WORK REQUIRED:
All of the records are to be reproduced exactly.

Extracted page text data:
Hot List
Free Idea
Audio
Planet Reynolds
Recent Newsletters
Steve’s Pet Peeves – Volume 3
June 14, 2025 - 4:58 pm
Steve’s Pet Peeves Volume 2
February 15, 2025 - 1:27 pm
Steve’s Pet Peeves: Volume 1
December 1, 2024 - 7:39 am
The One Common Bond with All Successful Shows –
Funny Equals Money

SOLUTION FOR THIS PROBLEM:
Hot List
Free Idea
Audio
Planet Reynolds
Recent Newsletters
Steve’s Pet Peeves – Volume 3
June 14, 2025 - 4:58 pm
Steve’s Pet Peeves Volume 2
February 15, 2025 - 1:27 pm
Steve’s Pet Peeves: Volume 1
December 1, 2024 - 7:39 am
The One Common Bond with All Successful Shows –
Funny Equals Money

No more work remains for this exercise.